Tempo de leitura estimado do artigo: 5 minutos

O que é miastenia gravis?

A miastenia gravis (MG) é uma doença neuromuscular de origem autoimune, que na sua forma mais comum provoca graus variáveis de cansaço e fraqueza muscular, atingindo preferencialmente os músculos de contração voluntária, tais como os dos braços, pernas, face, olhos e os músculos torácicos responsáveis pela respiração.

A fraqueza muscular associada à miastenia gravis habitualmente agrava-se após atividade física ou quando o paciente está mais cansado, como, por exemplo, ao final do dia. Os sintomas tendem a melhorar com repouso.

A miastenia é uma doença grave, mas que nas últimas décadas tem sido adequadamente controlada com novos esquemas de tratamento, o que tem permitido que a maioria dos pacientes mantenha-se ativo e com qualidade de vida.

Neste artigo explicaremos o que causa a miastenia gravis, quais são os seus sintomas, como é feito o seu diagnóstico e quais são os tratamentos atualmente disponíveis.

Causas

A miastenia gravis é uma doença de origem autoimune provocada por um defeito na transmissão dos impulsos nervosos para os músculos. 

Uma doença autoimune surge quando o nosso sistema imunológico começa a produzir autoanticorpos de forma inapropriada, ou seja, anticorpos que vão atacar e destruir elementos e estruturas saudáveis do nosso próprio organismo (se você quiser se aprofundar no assunto, leia o seguinte artigo: Doença autoimune – Causas, Sintomas e Tratamento).

Na miastenia gravis, o sistema imunológico produz anticorpos que danificam os receptores musculares que recebem os sinais produzidos pelos nervos. Vamos explicar como funciona a interação entre nervos e músculos para que você entenda melhor a origem desta doença.

Como os autoanticorpos provocam a miastenia gravis?

Toda contração muscular que você executa é controlada por impulsos nervosos que se originam no cérebro. Você só consegue levantar o braço, mover a cabeça ou andar, por exemplo, porque o seu cérebro é capaz de enviar impulsos elétricos que viajam pela medula, alcançam os nervos periféricos e chegam até as fibras musculares que precisavam ser ativadas.

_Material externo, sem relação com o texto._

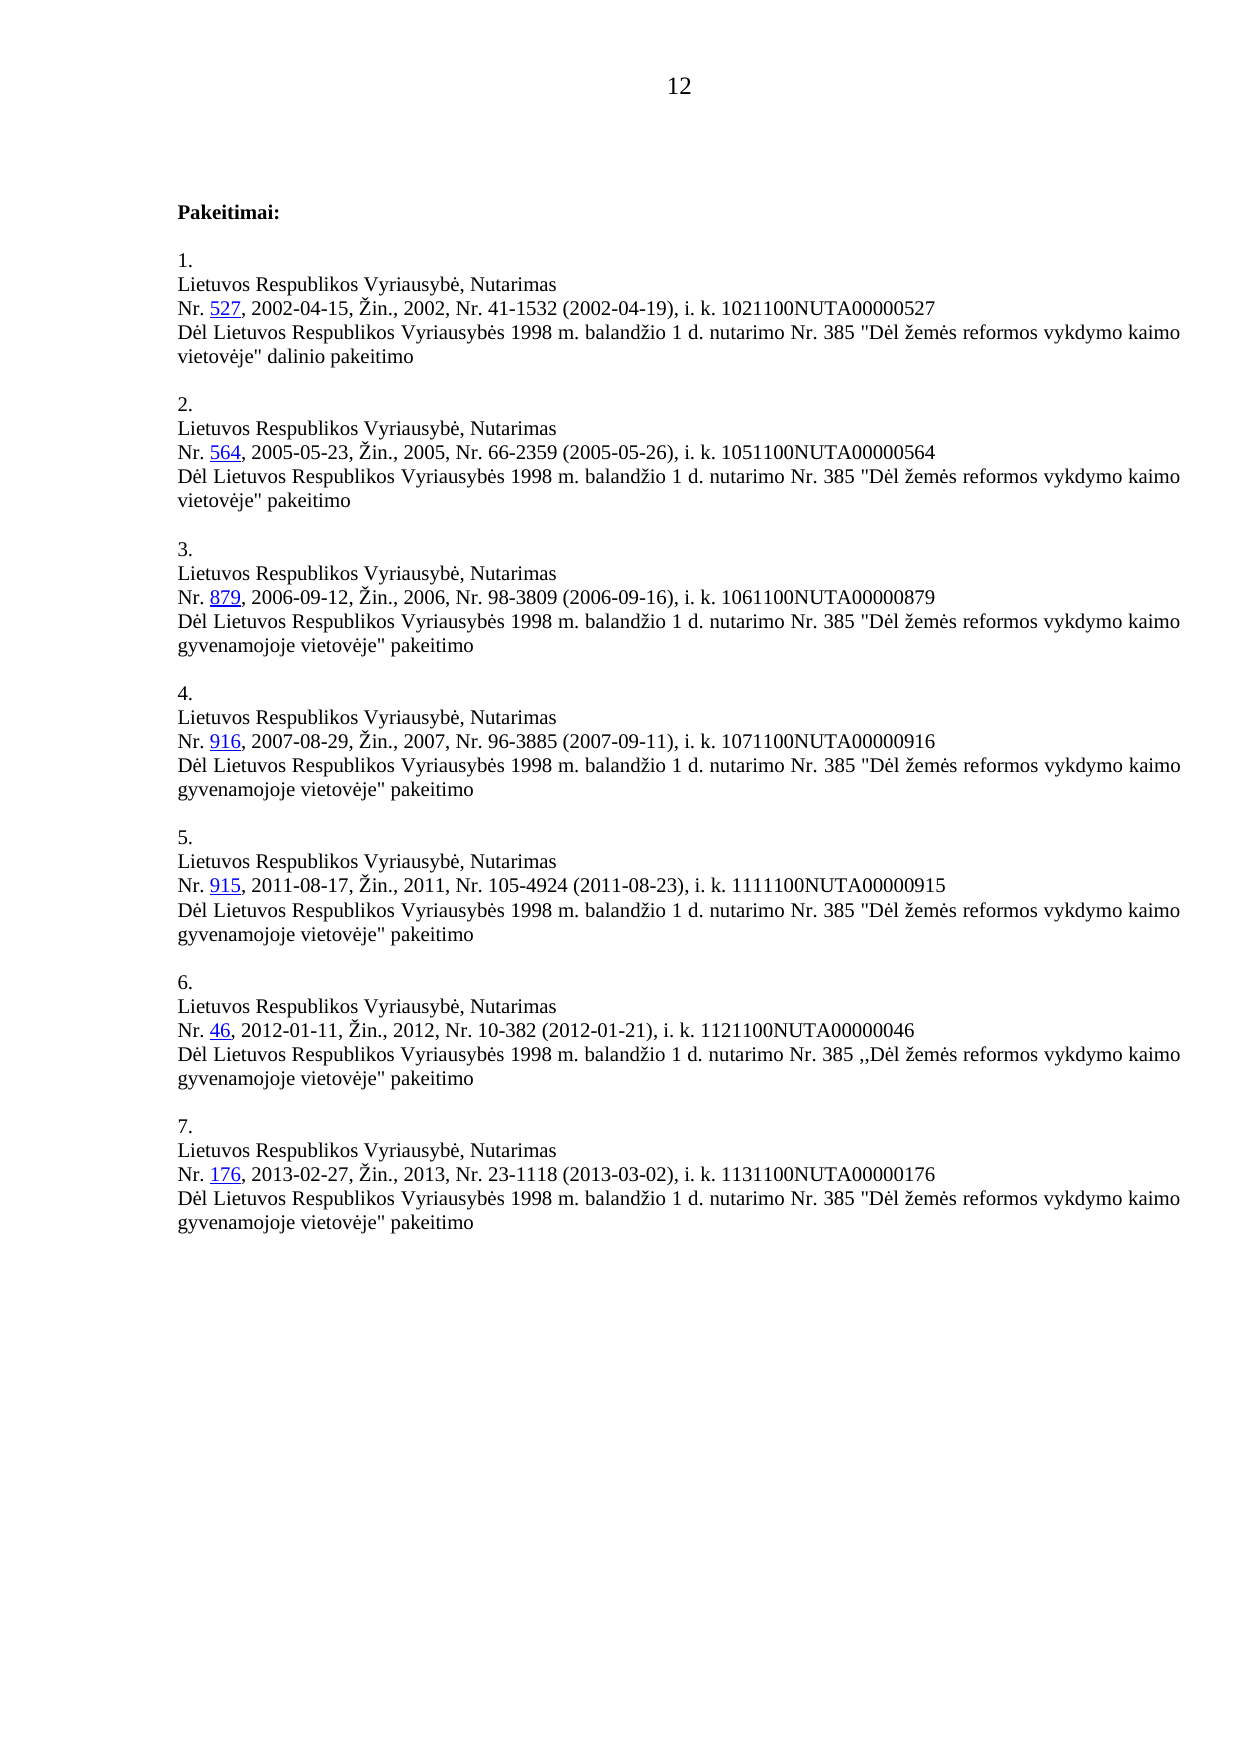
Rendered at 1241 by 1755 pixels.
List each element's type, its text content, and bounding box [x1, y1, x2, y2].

text 7. [177, 1114, 1181, 1138]
text Dėl Lietuvos Respublikos Vyriausybės 1998 m. balandžio 1 d. nutarimo Nr. 385 "Dėl žemės reformos vykdymo kaimo gyvenamojoje vietovėje" pakeitimo [177, 609, 1181, 657]
text 1. [177, 248, 1181, 272]
text Dėl Lietuvos Respublikos Vyriausybės 1998 m. balandžio 1 d. nutarimo Nr. 385 ,,Dėl žemės reformos vykdymo kaimo gyvenamojoje vietovėje" pakeitimo [177, 1042, 1181, 1090]
text Dėl Lietuvos Respublikos Vyriausybės 1998 m. balandžio 1 d. nutarimo Nr. 385 "Dėl žemės reformos vykdymo kaimo vietovėje" dalinio pakeitimo [177, 320, 1181, 368]
text Pakeitimai: [177, 200, 1181, 224]
text Nr. 176, 2013-02-27, Žin., 2013, Nr. 23-1118 (2013-03-02), i. k. 1131100NUTA00000176 [177, 1162, 1181, 1186]
text Nr. 916, 2007-08-29, Žin., 2007, Nr. 96-3885 (2007-09-11), i. k. 1071100NUTA00000916 [177, 729, 1181, 753]
text Lietuvos Respublikos Vyriausybė, Nutarimas [177, 994, 1181, 1018]
text Dėl Lietuvos Respublikos Vyriausybės 1998 m. balandžio 1 d. nutarimo Nr. 385 "Dėl žemės reformos vykdymo kaimo vietovėje" pakeitimo [177, 464, 1181, 512]
text 4. [177, 681, 1181, 705]
text Nr. 879, 2006-09-12, Žin., 2006, Nr. 98-3809 (2006-09-16), i. k. 1061100NUTA00000879 [177, 585, 1181, 609]
text Nr. 915, 2011-08-17, Žin., 2011, Nr. 105-4924 (2011-08-23), i. k. 1111100NUTA00000915 [177, 873, 1181, 897]
text Lietuvos Respublikos Vyriausybė, Nutarimas [177, 1138, 1181, 1162]
text Lietuvos Respublikos Vyriausybė, Nutarimas [177, 705, 1181, 729]
text Nr. 564, 2005-05-23, Žin., 2005, Nr. 66-2359 (2005-05-26), i. k. 1051100NUTA00000564 [177, 440, 1181, 464]
text Lietuvos Respublikos Vyriausybė, Nutarimas [177, 272, 1181, 296]
text Dėl Lietuvos Respublikos Vyriausybės 1998 m. balandžio 1 d. nutarimo Nr. 385 "Dėl žemės reformos vykdymo kaimo gyvenamojoje vietovėje" pakeitimo [177, 897, 1181, 946]
text Dėl Lietuvos Respublikos Vyriausybės 1998 m. balandžio 1 d. nutarimo Nr. 385 "Dėl žemės reformos vykdymo kaimo gyvenamojoje vietovėje" pakeitimo [177, 753, 1181, 801]
text 2. [177, 392, 1181, 416]
text Nr. 46, 2012-01-11, Žin., 2012, Nr. 10-382 (2012-01-21), i. k. 1121100NUTA00000046 [177, 1018, 1181, 1042]
text Dėl Lietuvos Respublikos Vyriausybės 1998 m. balandžio 1 d. nutarimo Nr. 385 "Dėl žemės reformos vykdymo kaimo gyvenamojoje vietovėje" pakeitimo [177, 1186, 1181, 1234]
text Lietuvos Respublikos Vyriausybė, Nutarimas [177, 416, 1181, 440]
text 6. [177, 970, 1181, 994]
text 3. [177, 537, 1181, 561]
text 5. [177, 825, 1181, 849]
text Lietuvos Respublikos Vyriausybė, Nutarimas [177, 561, 1181, 585]
text Lietuvos Respublikos Vyriausybė, Nutarimas [177, 849, 1181, 873]
text Nr. 527, 2002-04-15, Žin., 2002, Nr. 41-1532 (2002-04-19), i. k. 1021100NUTA00000527 [177, 296, 1181, 320]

Uma pessoa que sofre um traumatismo da coluna e tem uma grave lesão da medula pode deixar de andar porque os sinais elétricos que saem do cérebro já não conseguem mais chegar aos músculos das pernas.

Miastenia gravis

Na miastenia gravis, o problema não ocorre na medula, mas sim lá no final do percurso, quando as fibras nervosas se conectam às fibras musculares. Na verdade, os nervos não se conectam diretamente com o músculo, há um pequeno espaço entre a terminação nervosa e a fibra muscular, que é chamado de junção neuromuscular. Acompanhe a ilustração ao lado para entender melhor.

Quando o impulso nervoso chega à terminação nervosa, ele estimula a liberação de um neurotransmissor chamada acetilcolina. A acetilcolina cai na junção neuromuscular e é captada pelos receptores de acetilcolina presentes no músculo. É a acetilcolina captada na junção neuromuscular que estimula a contração muscular.

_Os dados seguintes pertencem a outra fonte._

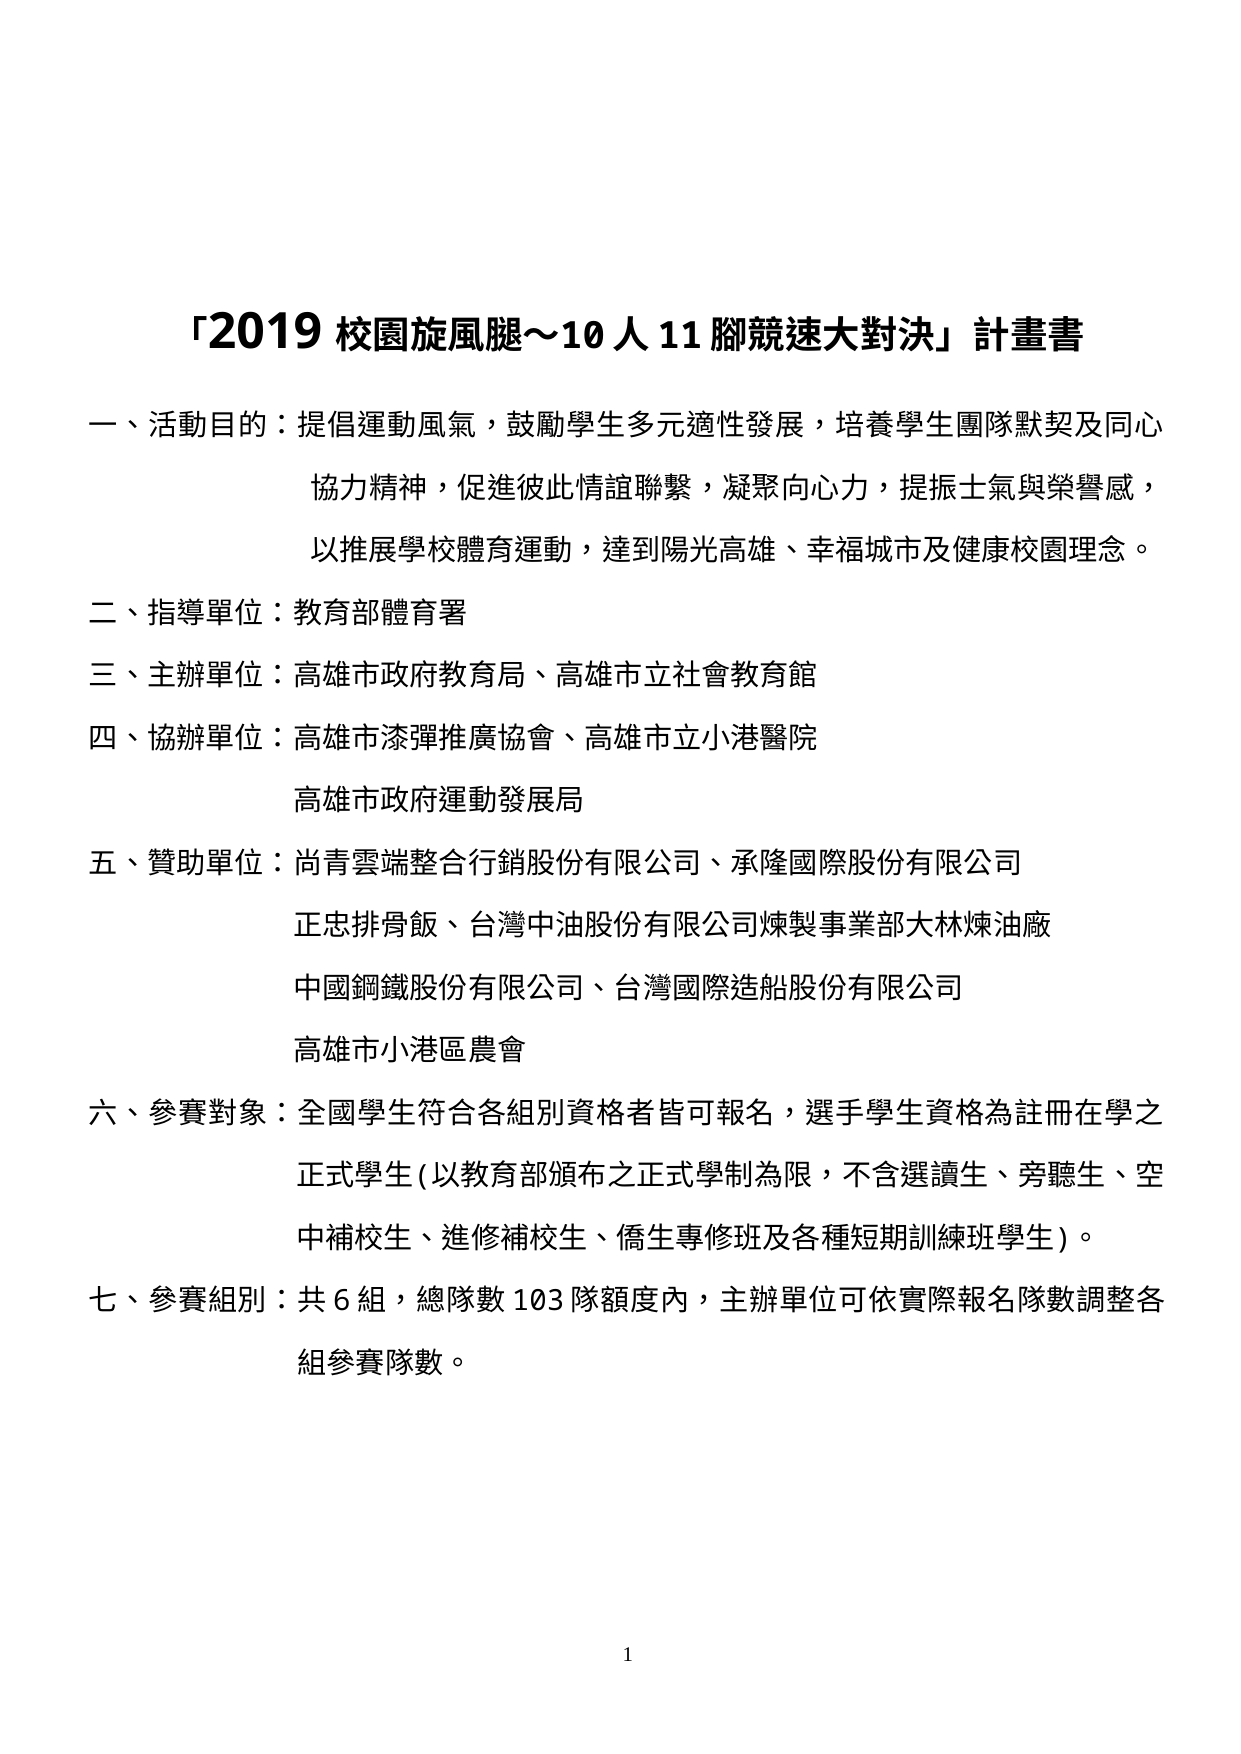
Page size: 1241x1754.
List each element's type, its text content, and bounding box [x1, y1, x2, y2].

text 六、參賽對象：全國學生符合各組別資格者皆可報名，選手學生資格為註冊在學之正式學生(以教育部頒布之正式學制為限，不含選讀生、旁聽生、空中補校生、進修補校生、僑生專修班及各種短期訓練班學生)。 [89, 1069, 1166, 1256]
text 高雄市政府運動發展局 [89, 756, 1166, 819]
text 七、參賽組別：共6組，總隊數103隊額度內，主辦單位可依實際報名隊數調整各組參賽隊數。 [89, 1256, 1166, 1381]
text 正忠排骨飯、台灣中油股份有限公司煉製事業部大林煉油廠 [89, 881, 1166, 944]
text 三、主辦單位：高雄市政府教育局、高雄市立社會教育館 [89, 631, 1166, 694]
text 四、協辦單位：高雄市漆彈推廣協會、高雄市立小港醫院 [89, 694, 1166, 756]
text 一、活動目的：提倡運動風氣，鼓勵學生多元適性發展，培養學生團隊默契及同心協力精神，促進彼此情誼聯繫，凝聚向心力，提振士氣與榮譽感，以推展學校體育運動，達到陽光高雄、幸福城市及健康校園理念。 [89, 381, 1166, 569]
text 中國鋼鐵股份有限公司、台灣國際造船股份有限公司 [89, 944, 1166, 1006]
text 「2019 校園旋風腿～10人11腳競速大對決」計畫書 [89, 256, 1166, 381]
text 高雄市小港區農會 [89, 1006, 1166, 1069]
text 五、贊助單位：尚青雲端整合行銷股份有限公司、承隆國際股份有限公司 [89, 819, 1166, 881]
text 二、指導單位：教育部體育署 [89, 569, 1166, 631]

A miastenia gravis é uma doença que ocorre quando, por motivos ainda desconhecidos, o sistema imunológico começa a produzir anticorpos contra os receptores de acetilcolina presentes nos músculos. A ação dos autoanticorpos pode levar à destruição ou dano de até 80% destes receptores, o que diminui de forma drástica a capacidade de captação de acetilcolina, principalmente durante o esforço, que é quando o músculo precisa de maiores quantidades do neurotransmissor para funcionar.

Quem está sob maior risco?

A miastenia gravis é uma doença pouco comum, que acomete cerca de 100 a 400 pessoas para cada grupo de 1 milhão de habitantes (0,01 a 0,04% da população).

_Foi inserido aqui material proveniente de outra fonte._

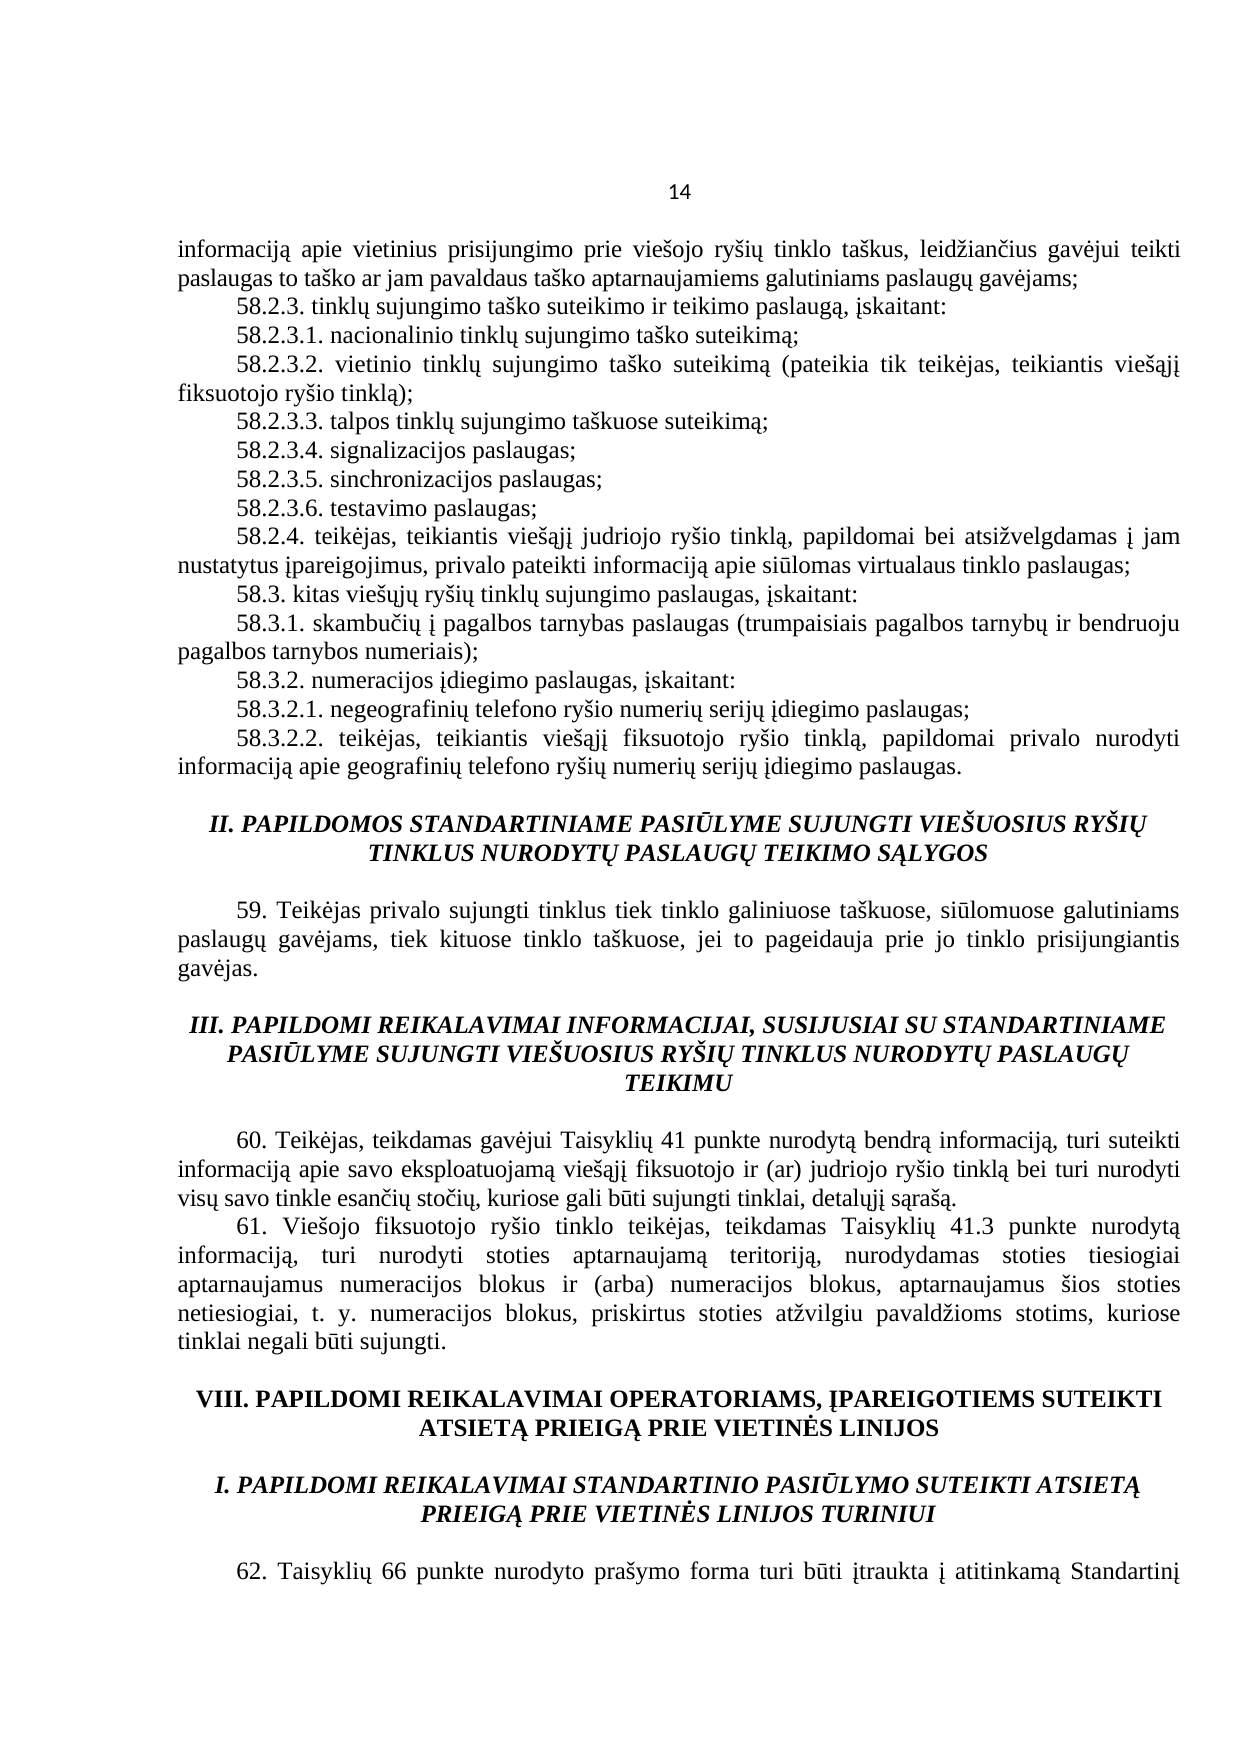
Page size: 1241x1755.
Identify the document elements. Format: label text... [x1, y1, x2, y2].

text 58.2.3.1. nacionalinio tinklų sujungimo taško suteikimą; [177, 320, 1181, 349]
text II. PAPILDOMOS STANDARTINIAME PASIŪLYME SUJUNGTI VIEŠUOSIUS RYŠIŲ TINKLUS NURODYTŲ PASLAUGŲ TEIKIMO SĄLYGOS [177, 809, 1181, 866]
text VIII. PAPILDOMI REIKALAVIMAI OPERATORIAMS, ĮPAREIGOTIEMS SUTEIKTI ATSIETĄ PRIEIGĄ PRIE VIETINĖS LINIJOS [177, 1384, 1181, 1441]
text I. PAPILDOMI REIKALAVIMAI STANDARTINIO PASIŪLYMO SUTEIKTI ATSIETĄ PRIEIGĄ PRIE VIETINĖS LINIJOS TURINIUI [177, 1470, 1181, 1528]
text 61. Viešojo fiksuotojo ryšio tinklo teikėjas, teikdamas Taisyklių 41.3 punkte nurodytą informaciją, turi nurodyti stoties aptarnaujamą teritoriją, nurodydamas stoties tiesiogiai aptarnaujamus numeracijos blokus ir (arba) numeracijos blokus, aptarnaujamus šios stoties netiesiogiai, t. y. numeracijos blokus, priskirtus stoties atžvilgiu pavaldžioms stotims, kuriose tinklai negali būti sujungti. [177, 1211, 1181, 1355]
text 58.2.3. tinklų sujungimo taško suteikimo ir teikimo paslaugą, įskaitant: [177, 291, 1181, 320]
text 58.2.3.6. testavimo paslaugas; [177, 493, 1181, 521]
text 58.3.2.1. negeografinių telefono ryšio numerių serijų įdiegimo paslaugas; [177, 694, 1181, 723]
text 58.3.1. skambučių į pagalbos tarnybas paslaugas (trumpaisiais pagalbos tarnybų ir bendruoju pagalbos tarnybos numeriais); [177, 608, 1181, 665]
text 58.3.2.2. teikėjas, teikiantis viešąjį fiksuotojo ryšio tinklą, papildomai privalo nurodyti informaciją apie geografinių telefono ryšių numerių serijų įdiegimo paslaugas. [177, 723, 1181, 780]
text 58.2.4. teikėjas, teikiantis viešąjį judriojo ryšio tinklą, papildomai bei atsižvelgdamas į jam nustatytus įpareigojimus, privalo pateikti informaciją apie siūlomas virtualaus tinklo paslaugas; [177, 521, 1181, 579]
text 58.2.3.5. sinchronizacijos paslaugas; [177, 464, 1181, 493]
text 60. Teikėjas, teikdamas gavėjui Taisyklių 41 punkte nurodytą bendrą informaciją, turi suteikti informaciją apie savo eksploatuojamą viešąjį fiksuotojo ir (ar) judriojo ryšio tinklą bei turi nurodyti visų savo tinkle esančių stočių, kuriose gali būti sujungti tinklai, detalųjį sąrašą. [177, 1125, 1181, 1211]
text 58.2.3.3. talpos tinklų sujungimo taškuose suteikimą; [177, 406, 1181, 435]
text 59. Teikėjas privalo sujungti tinklus tiek tinklo galiniuose taškuose, siūlomuose galutiniams paslaugų gavėjams, tiek kituose tinklo taškuose, jei to pageidauja prie jo tinklo prisijungiantis gavėjas. [177, 895, 1181, 981]
text 58.3. kitas viešųjų ryšių tinklų sujungimo paslaugas, įskaitant: [177, 579, 1181, 608]
text informaciją apie vietinius prisijungimo prie viešojo ryšių tinklo taškus, leidžiančius gavėjui teikti paslaugas to taško ar jam pavaldaus taško aptarnaujamiems galutiniams paslaugų gavėjams; [177, 234, 1181, 291]
text 58.3.2. numeracijos įdiegimo paslaugas, įskaitant: [177, 665, 1181, 694]
text 62. Taisyklių 66 punkte nurodyto prašymo forma turi būti įtraukta į atitinkamą Standartinį [177, 1556, 1181, 1585]
text 58.2.3.4. signalizacijos paslaugas; [177, 435, 1181, 464]
text 58.2.3.2. vietinio tinklų sujungimo taško suteikimą (pateikia tik teikėjas, teikiantis viešąjį fiksuotojo ryšio tinklą); [177, 349, 1181, 406]
text III. PApildomi reikalavimai INFORMACIJai, SUSIJUSIai SU STANDARTINIAME PASIŪLYME SUJUNGTI VIEŠUOSIUS RYŠIŲ TINKLUS NURODYTų PASLAUGų TEIKIMu [177, 1010, 1181, 1096]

A miastenia gravis pode ocorrer ambos os sexos, mas ela é mais comum no sexo feminino: a cada 5 pessoas doentes, 3 são mulheres. Além de ser mais comum nas mulheres, a MG também costuma atacar mais cedo neste grupo, geralmente na 3ª década de vida. A idade média de abertura do quadro nas mulheres é de 28 anos.

Já no sexo masculino, a doença é mais comum a partir da 5ª década de vida, sendo 42 anos a idade média de início dos sintomas. Essa diferença de idade na abertura do quadro faz com que a partir dos 50 anos, a miastenia gravis passe a ser mais comum no sexo masculino.

Recém-nascidos, filhos de mãe com miastenia, podem ter uma forma transitória de MG, chamada miastenia gravis neonatal, que surge como resultado da passagem dos autoanticorpos maternos pela placenta.  Essa forma de MG dura poucas semanas, que é o tempo que o organismo do bebê leva para eliminar os anticorpos maternos doentes. Se for diagnosticado e tratado adequadamente, mais de 90% dos bebês ficam curados e sem sequelas. Raramente, a miastenia gravis em recém-nascidos ocorre por doença do próprio recém-nascido.

Uma série de estudos tem sugerido uma associação da miastenia gravis com outras doenças autoimunes, tais como neuromielite óptica, doenças autoimunes da tiroide, lúpus eritematoso sistêmico e artrite reumatoide.

Sintomas

A principal característica da miastenia gravis é um quadro de fadiga muscular limitado a determinados grupamentos musculares, que pode ser flutuante, ou seja, com períodos de melhora alternados com fases de agravamento. A fadiga muscular da MG não se manifesta como uma sensação generalizada de cansaço, mas sim como diminuição isolada da força de alguns músculos.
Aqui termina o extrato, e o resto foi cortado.